Aug 05, 2013

Building My Tuck IQ, Part II

By Kristin Roth

So I mentioned in an earlier post that I've been catching up this summer with the many research centers and initiatives at Tuck. I’m learning so much about the fabulous opportunities at Tuck. More things you should know:


  • All of our research centers operate on a “three legs of the stool” model. Each conducts research, offers programs for practitioners and executives, and then brings those aspects back to enrich the MBA program. Offerings include multiple speakers series, independent study opportunities, and the chance for MBA students to serve as center fellows.
  • The Center for Digital Strategies, in its spectacular new offices, runs the Britt Technology Impact Series, an amazing set of speakers and panels all centered on an annual theme. Last year’s theme was Information Overload: Capitalizing on Big Data. The CDS also offers a Roundtable on Digital Strategies with corporate members and MBA fellows have an opportunity to sit in on these closed-door meetings and learn from practitioners.
  • The Center for Global Business and Government has some high-powered senior fellows this year: BlackRock executive and former Treasury department official Peter Fisher, former U.S. Senator Judd Gregg, former New Hampshire Governor John Lynch, and former White House speechwriter Matt Rees. Many of the international programs students participate in are run through the CGBG, including Learning Expeditions and the Tuck Global Consultancy. The CGBG also publishes the Slaughter & Rees Report, a weekly briefing with global economic news analysis.
  • The Revers Energy Initiative is a new initiative made possible by Dan Revers, T’89, overseer and co-founder of ArcLight Capital Partners. The Initiative is focused on helping students learn about the energy sector with the goal of entering the energy field after the MBA. Tuck offers coursework such as Energy Economics and Business and Climate Change, workshops and speakers through the Business and Society Conference and the Dartmouth Energy Collaborative, and independent study opportunities.
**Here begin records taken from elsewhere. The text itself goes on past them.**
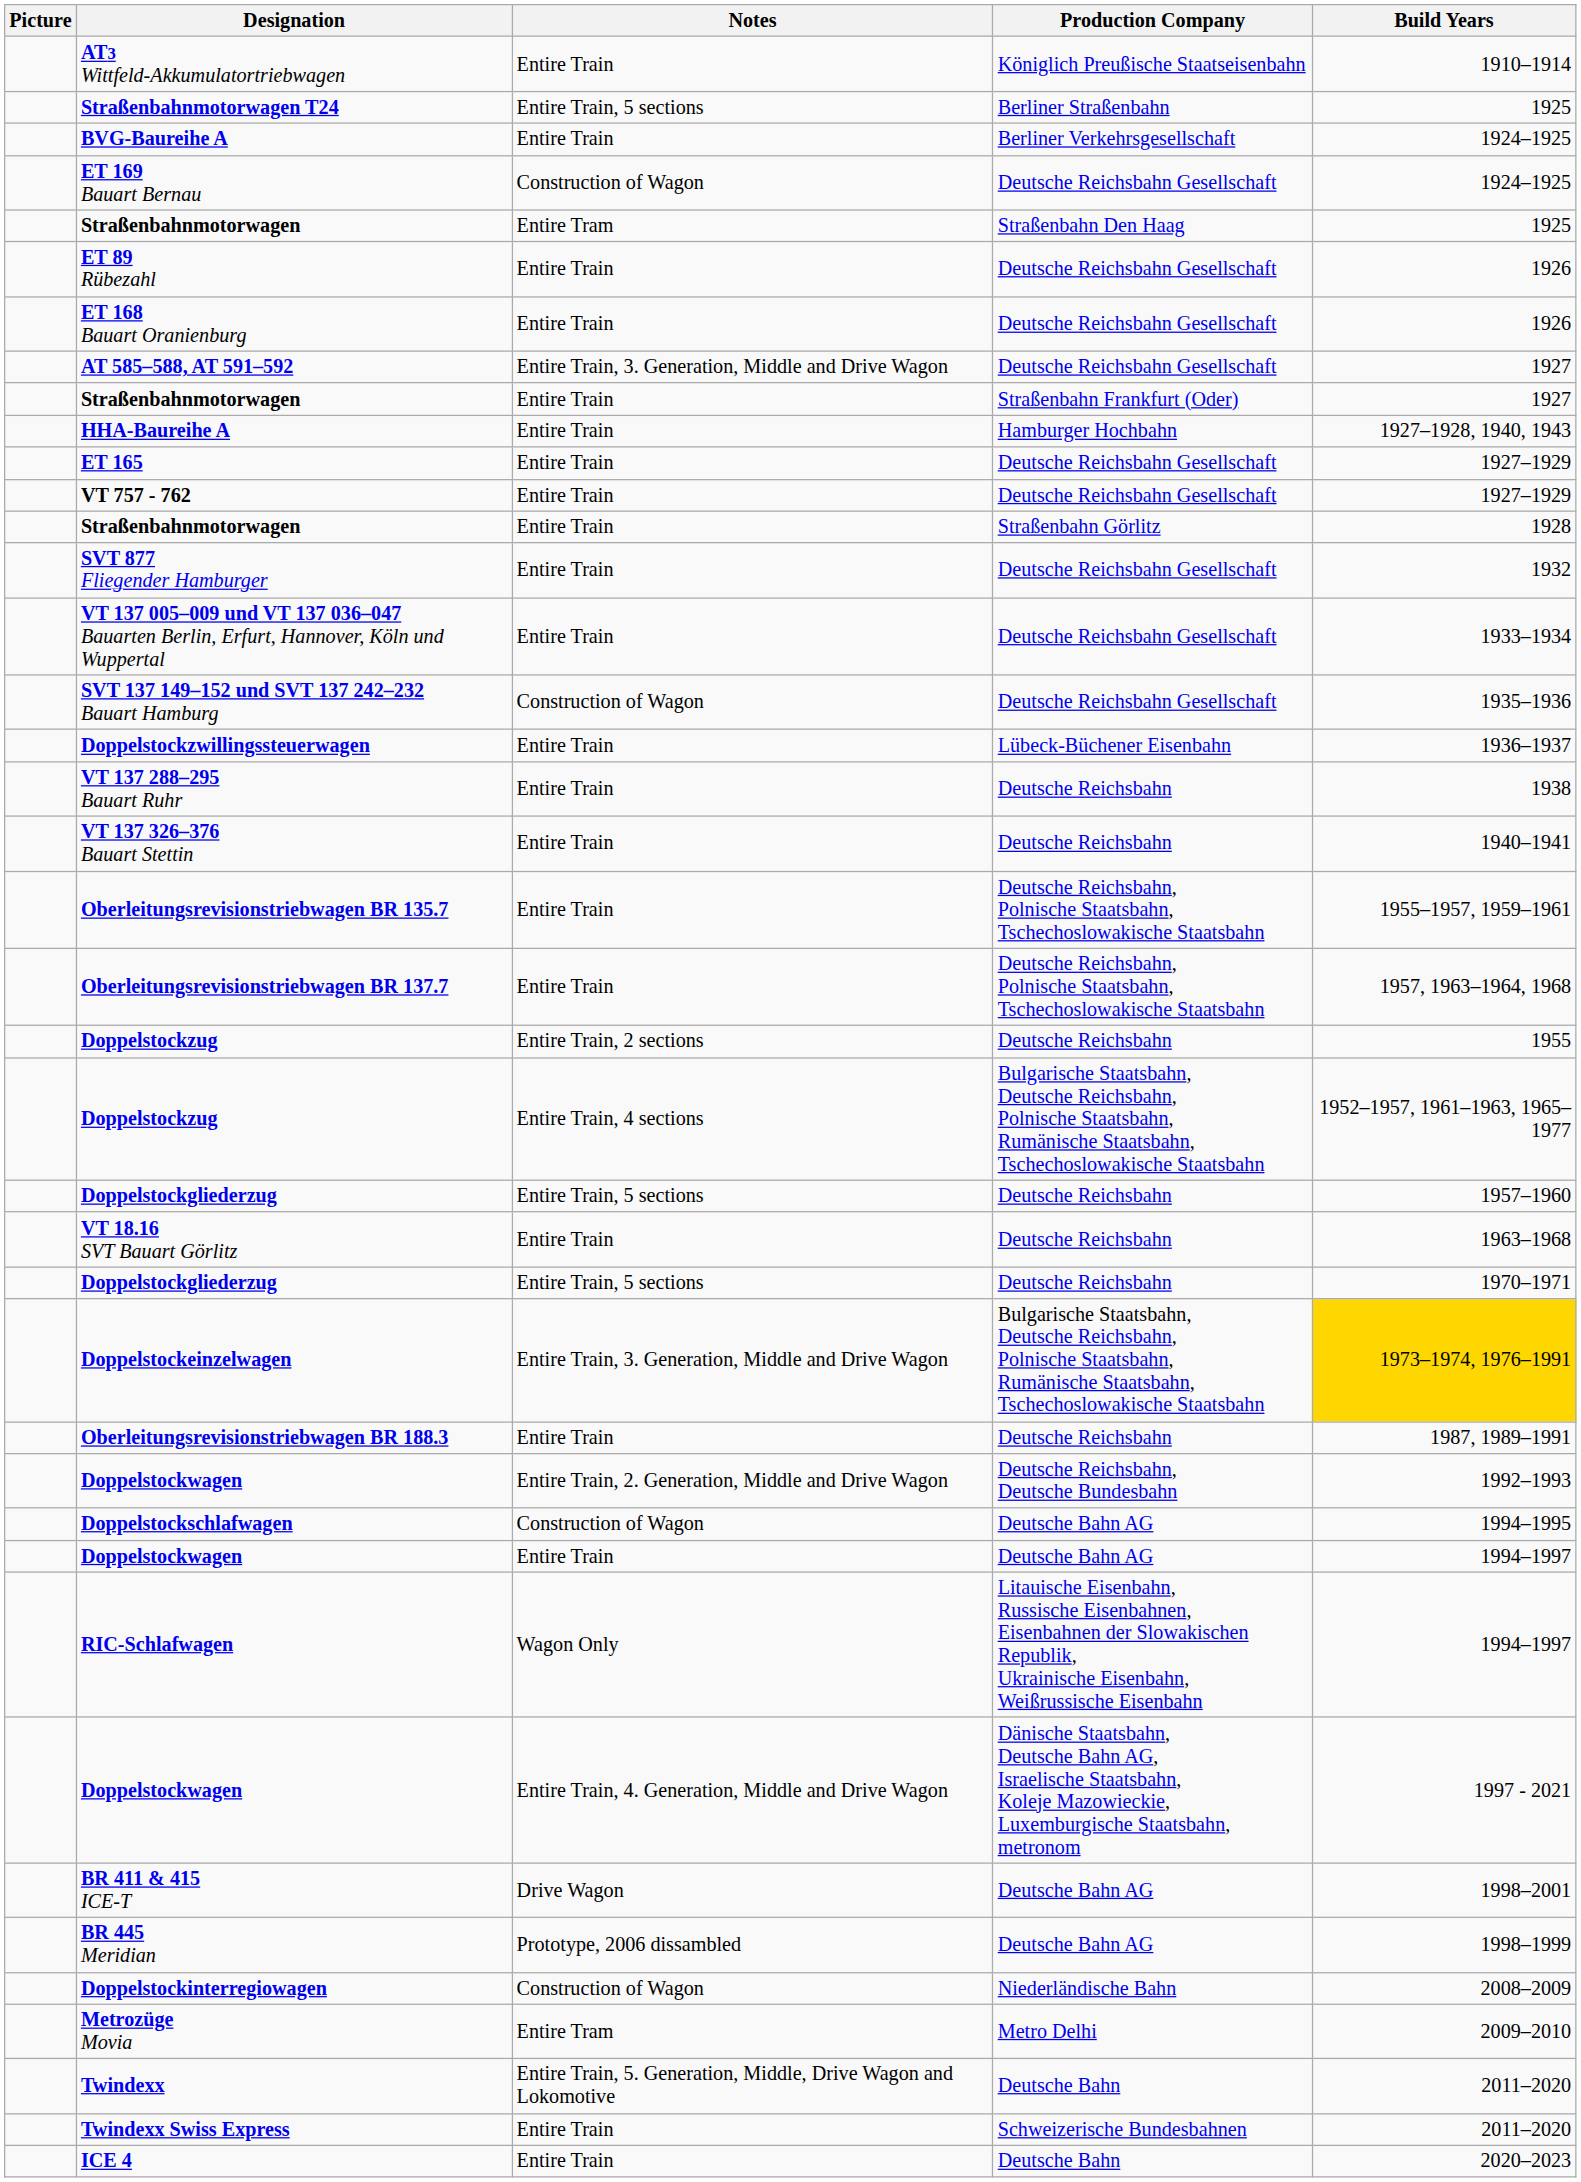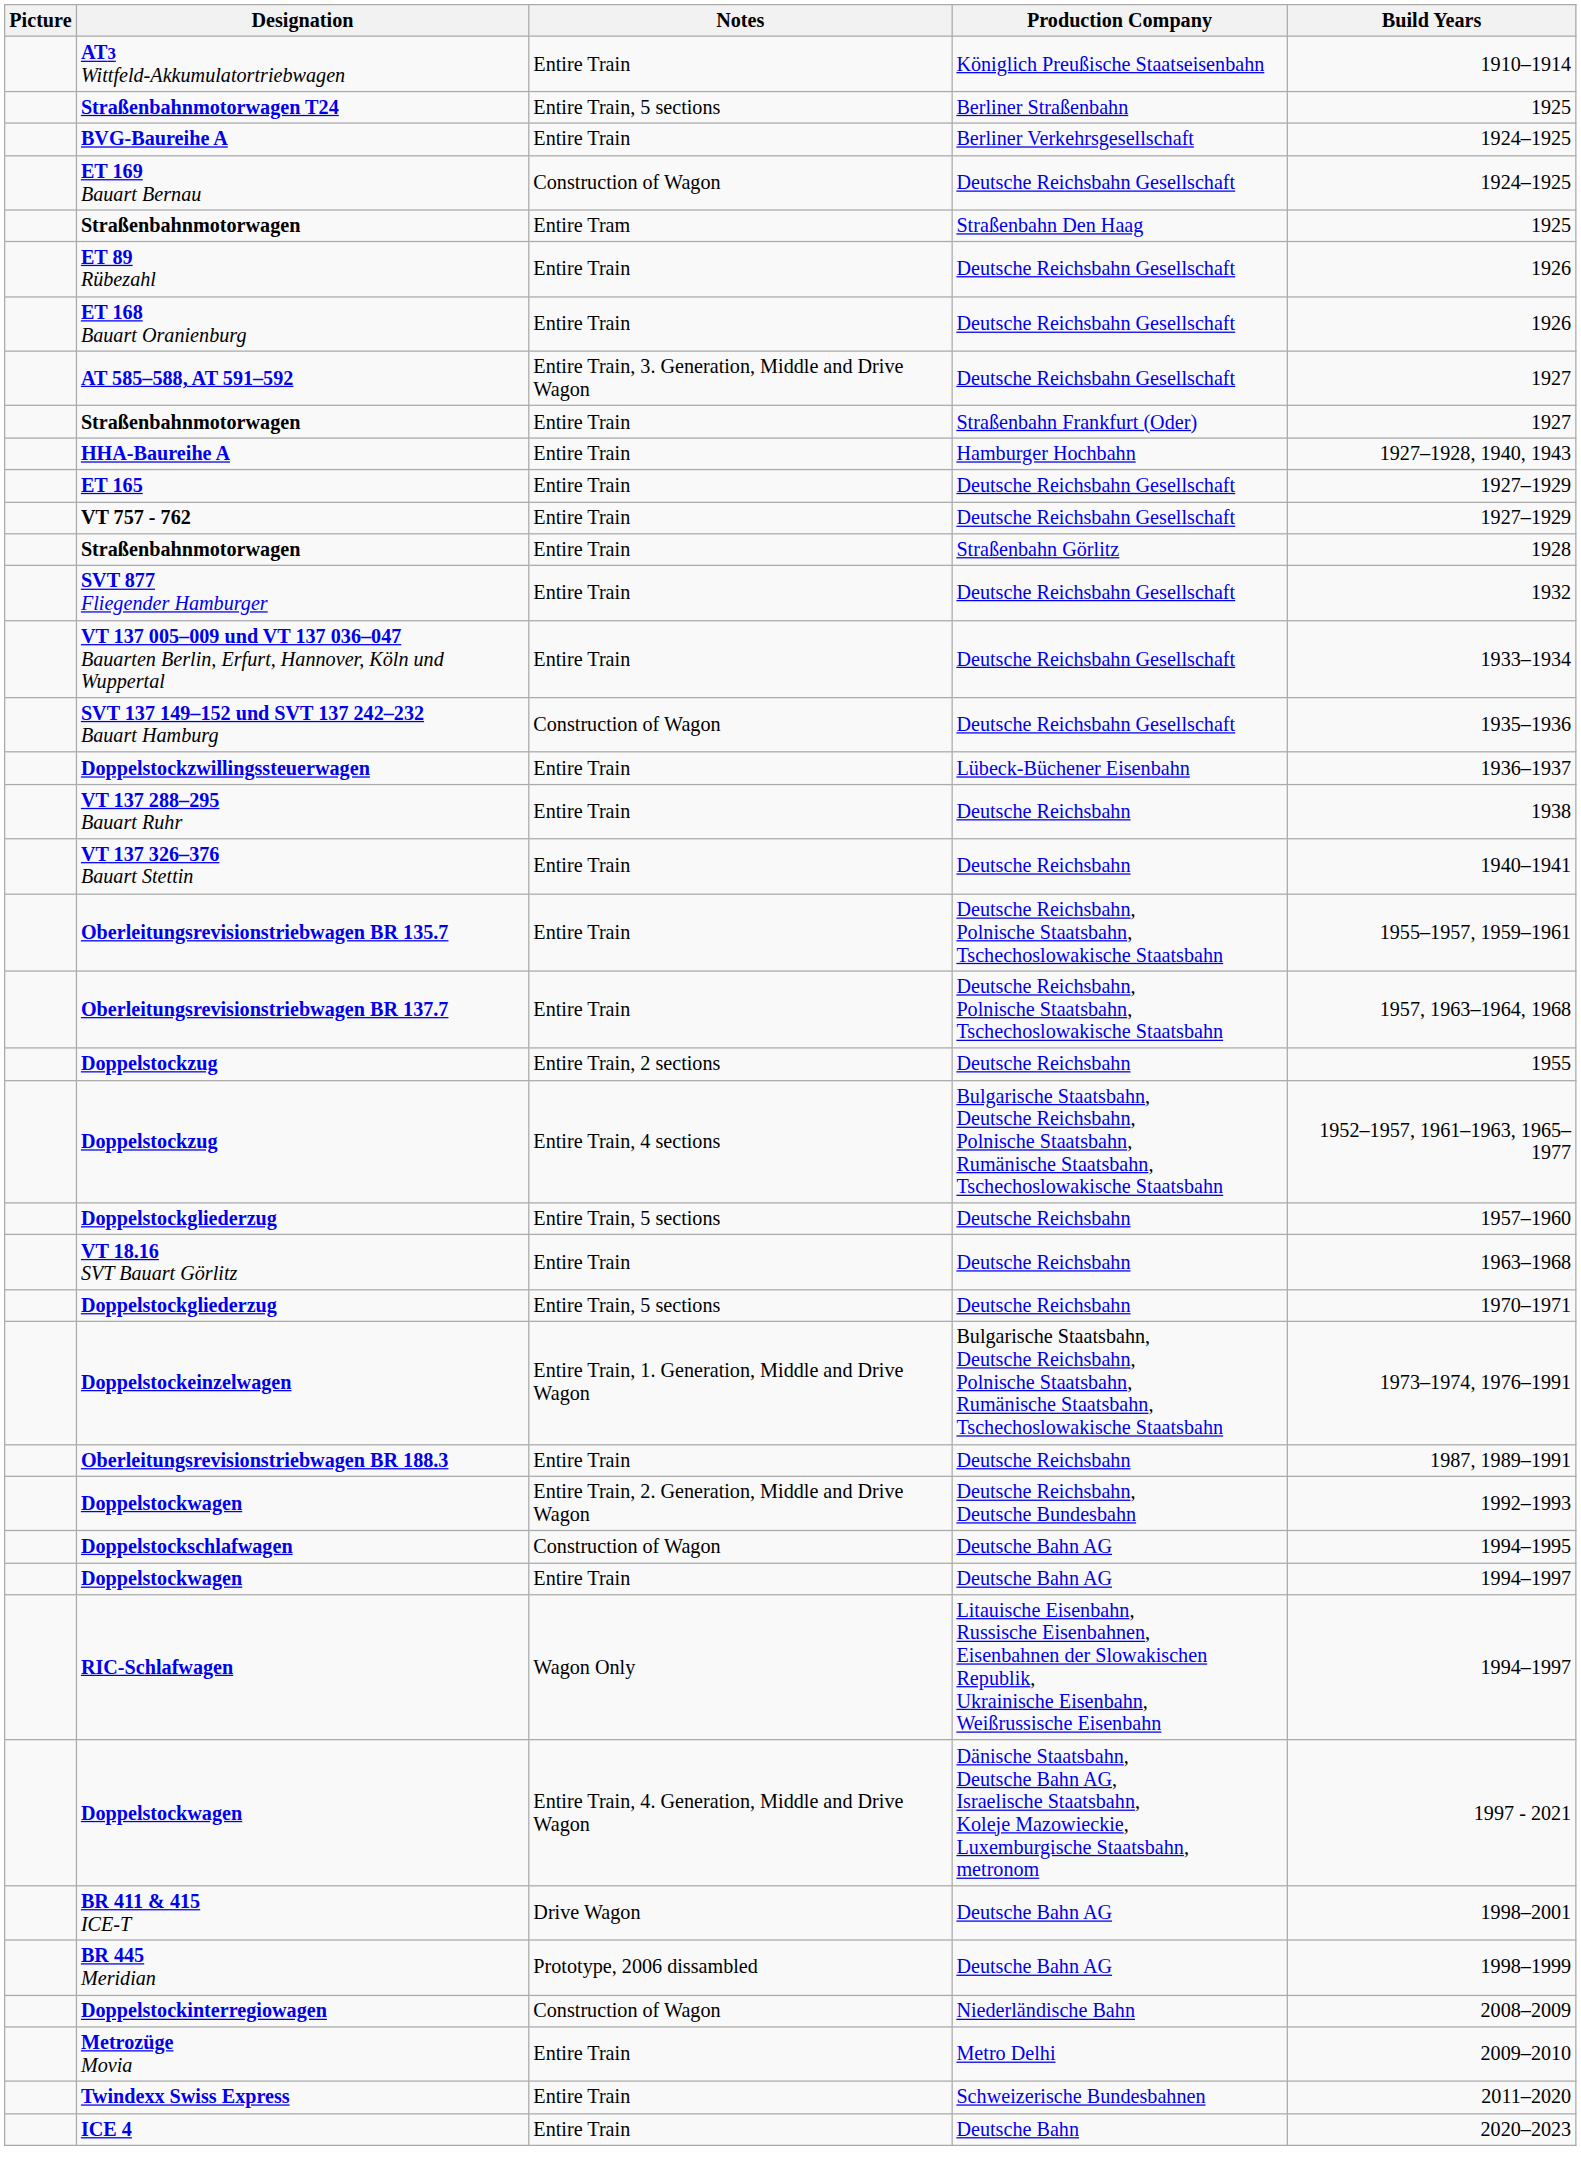Doppelstockeinzelwagen | Notes: Entire Train, 3. Generation, Middle and Drive Wagon -> Entire Train, 1. Generation, Middle and Drive Wagon
Doppelstockeinzelwagen | Build Years: gold background -> no background
Metrozüge Movia | Notes: Entire Tram -> Entire Train
- row: Twindexx | Entire Train, 5. Generation, Middle, Drive Wagon and Lokomotive | Deutsche Bahn | 2011–2020
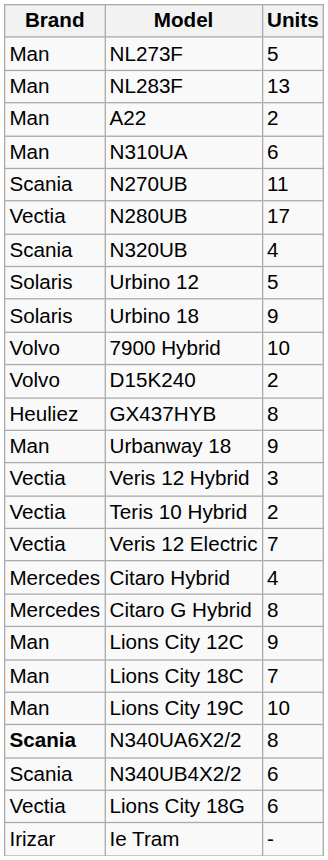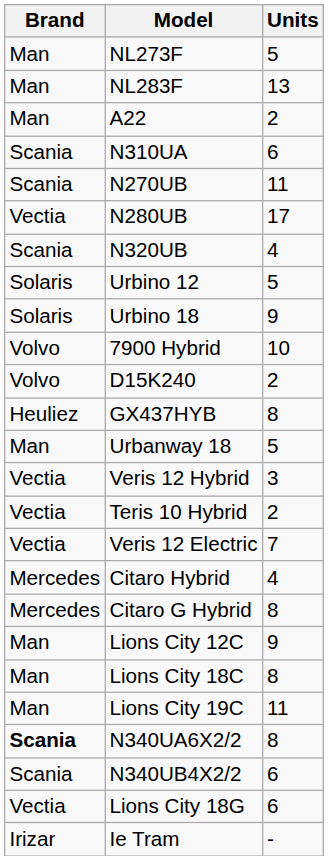N310UA | Brand: Man -> Scania
Urbanway 18 | Units: 9 -> 5
Lions City 18C | Units: 7 -> 8
Lions City 19C | Units: 10 -> 11
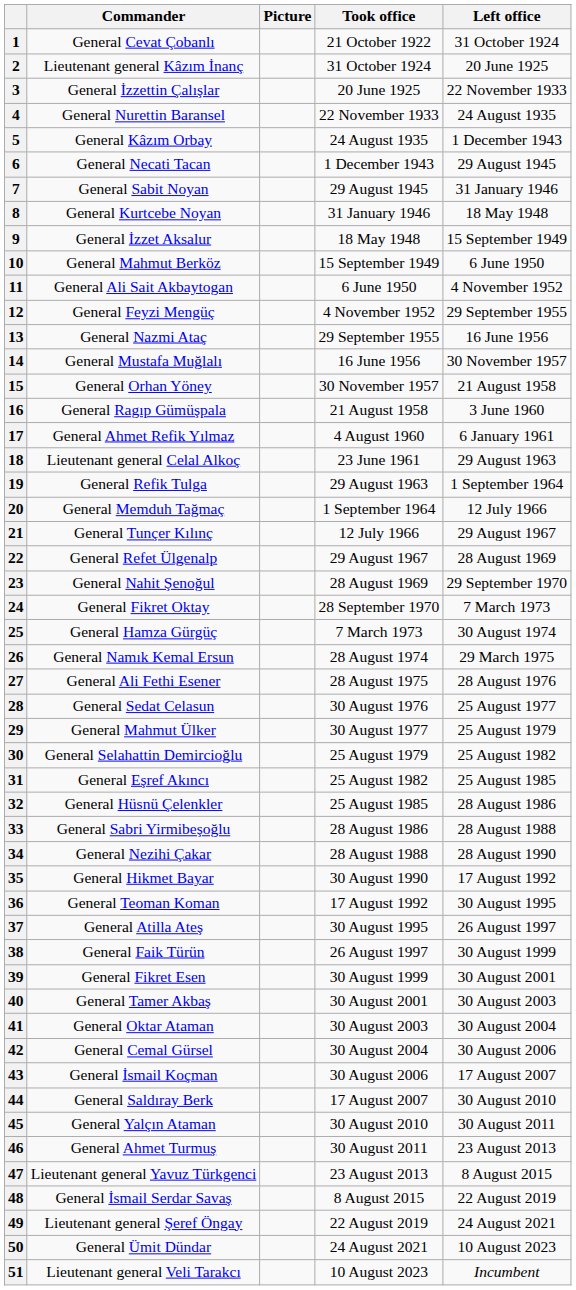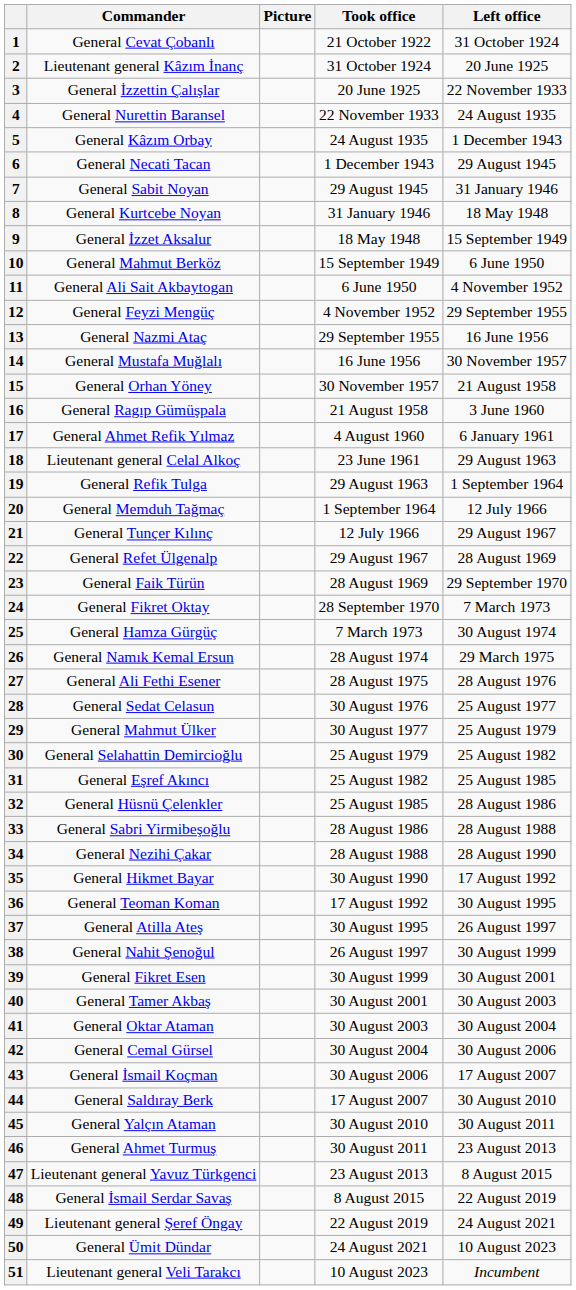23 | Commander: General Nahit Şenoğul -> General Faik Türün
38 | Commander: General Faik Türün -> General Nahit Şenoğul
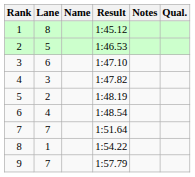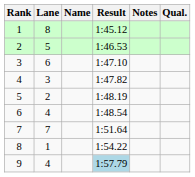9 | Lane: 7 -> 4
9 | Result: no background -> lightblue background
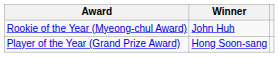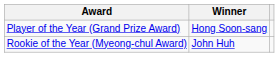rows swapped: Player of the Year (Grand Prize Award) <-> Rookie of the Year (Myeong-chul Award)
Tuck and Dartmouth College overall have a lot of alumni in the energy sector whose companies support and employ Tuck students.

There are more meetings to come - the Health Care Initiative and the Center for Leadership are on the list. One major takeaway stands out as I've spoken with everyone. At Tuck, you can develop a personalized hands-on experience in the sectors that interest you, with access to alumni and companies, which gives you a richer MBA experience.